Phase 3; Immune system restoration (CD4 level recovery)
A CD4 count is a good indicator of immune system strength. Overtime Immune Plus rebalances and strengthens the body so that the immune system can recover to function normally and replenish CD4 cells. Once a significant VL reduction has been achieved then this effect is enhanced and the CD4 count should begin returning to normal levels. One may consider that CD4 level tends to be lower in the morning and higher in the evening. In addition acute illness such as pneumonia, influenza and herpes simplex can cause the CD4 count to decline temporarily. Other induced influences such as chemotherapy can dramatically lower the CD4 count as can stress, smoking and excessive alcohol. When taking a CD4 test one should maintain awareness of influences upon the immune system that not part of the HIV infection.
The following CD4 levels in relation to the severity of immunosuppression are offered by the World Health Organisation (WHO) and may serve as a guide for progress:
> 500/mm3 - no significant immunosuppression
350-499/mm3 - mild immunosuppression
200-349/mm3 - advanced immunosuppression
<200/mm3 - severe immunosuppression
Group characterisaztion:
The World Health Organisation (WHO) has developed a staging system for HIV in adults and adolescents based on clinical symptoms. For each stage guidelines have been added to help 'Immune Plus' users conceptualise potential progress. Please consider that this is a guide based upon our experience but is in no way a guarantee and it may significantly vary between individuals.
Clinical Stage I:
Asymptomatic
- Persistent generalized lymphadenopathy
Immune Plus expectation guide against a timeline:
May prevent progression to clinical stage II from 3 months onwards
Clinical Stage II:
Moderate unexplained weight loss (under 10% of presumed or measured body weight)

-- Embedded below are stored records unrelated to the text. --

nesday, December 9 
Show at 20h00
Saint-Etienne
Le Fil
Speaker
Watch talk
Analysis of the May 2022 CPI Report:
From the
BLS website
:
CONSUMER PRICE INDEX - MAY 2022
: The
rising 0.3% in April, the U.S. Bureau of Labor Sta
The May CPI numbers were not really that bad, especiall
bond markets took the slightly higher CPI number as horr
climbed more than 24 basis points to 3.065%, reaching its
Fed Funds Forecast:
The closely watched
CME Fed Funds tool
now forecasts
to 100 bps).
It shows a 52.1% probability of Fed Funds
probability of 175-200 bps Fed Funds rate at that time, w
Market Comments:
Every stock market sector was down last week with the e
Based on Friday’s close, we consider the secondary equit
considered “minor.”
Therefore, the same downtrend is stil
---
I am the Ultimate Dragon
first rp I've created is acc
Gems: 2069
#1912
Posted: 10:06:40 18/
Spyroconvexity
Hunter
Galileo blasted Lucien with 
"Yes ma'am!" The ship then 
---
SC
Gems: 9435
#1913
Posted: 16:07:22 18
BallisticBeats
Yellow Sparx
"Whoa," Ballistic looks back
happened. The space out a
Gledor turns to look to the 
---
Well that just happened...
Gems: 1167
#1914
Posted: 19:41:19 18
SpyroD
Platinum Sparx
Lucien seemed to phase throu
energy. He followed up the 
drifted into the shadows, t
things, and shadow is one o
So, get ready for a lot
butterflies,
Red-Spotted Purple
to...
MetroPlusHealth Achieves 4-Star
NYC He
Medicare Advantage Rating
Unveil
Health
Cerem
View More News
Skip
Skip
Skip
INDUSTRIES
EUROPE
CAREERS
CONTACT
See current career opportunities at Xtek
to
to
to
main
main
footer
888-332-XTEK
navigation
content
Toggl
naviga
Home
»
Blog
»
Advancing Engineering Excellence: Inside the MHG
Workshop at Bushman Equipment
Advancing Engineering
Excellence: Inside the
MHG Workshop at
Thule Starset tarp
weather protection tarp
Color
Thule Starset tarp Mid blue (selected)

- Recurrent respiratory tract infections (sinusitis, tonsillitis, otitis media, pharyngitis)
- Herpes zoster
- Angular chelitis
- Recurrent oral ulceration
- Papular pruritic eruptions
- Seborrhoeic dermatitis
- Fungal nail infections
Immune Plus expectation guide against a timeline:
Phase 1 : improvement anticipated within 6 months
Phase 2 : improvement anticipated from 6 months onwards
Phase 3 : improvement anticipated from 9 months onwards
(note that phases are defined above under 'gauging progress')
Clinical Stage III:
Unexplained severe weight loss (over 10% of presumed or measured body weight)
- Unexplained chronic diarrhoea for longer than one month
- Unexplained persistent fever (intermittent or constant for longer than one month)
- Persistent oral candidiasis
- Oral hairy leukoplakia
- Pulmonary tuberculosis
- Severe bacterial infections (e.g. pneumonia, empyema, pyomyositis, bone or joint infection, meningitis, bacteraemia)
- Acute necrotizing ulcerative stomatitis, gingivitis or periodontitis
- Unexplained anaemia (below 8 g/dl), neutropenia (below 0.5 billion/l) and/or chronic thrombocytopenia (below 50 billion/l)
Immune Plus expectation guide against a timeline:
Phase 1 : improvement anticipated within 9 months
Phase 2 : improvement anticipated from 9 onwards
Phase 3 : improvement anticipated from 12 months and onwards
(note that phases are defined above under 'gauging progress')
Clinical Stage IV:HIV wasting syndrome
Pneumocystis pneumonia
Recurrent severe bacterial pneumonia
Chronic herpes simplex infection (orolabial, genital or anorectal of more than one month's duration or visceral at any site)
Oesophageal candidiasis (or candidiasis of trachea, bronchi or lungs)
Extrapulmonary tuberculosis
Kaposi sarcoma
Cytomegalovirus infection (retinitis or infection of other organs)
Central nervous system toxoplasmosis
HIV encephalopathy
Extrapulmonary cryptococcosis including meningitis
Disseminated non-tuberculous mycobacteria infection
Progressive multifocal leukoencephalopathy
Chronic cryptosporidiosis
Chronic isosporiasis
Disseminated mycosis (extrapulmonary histoplasmosis, coccidiomycosis)
Recurrent septicaemia (including non-typhoidal Salmonella)
Lymphoma (cerebral or B cell non-Hodgkin)
Invasive cervical carcinoma
Atypical disseminated leishmaniasis
Symptomatic HIV-associated nephropathy or HIV-associated cardiomyopathy Immune Plus expectation guide against a timeline:
Phase 1 : improvement anticipated within 12 months
Phase 2 : improvement anticipated from 12 months and progressively onwards
Phase 3 : improvement anticipated from 18 months and progressively onwards
(note that phases are defined above under 'gauging progress')
Note; If one has sustained permanent internal damage, such as to the kidney or liver or succumbed to chronic illness such as cancer then one should not expect Immune Plus to support recovery from such.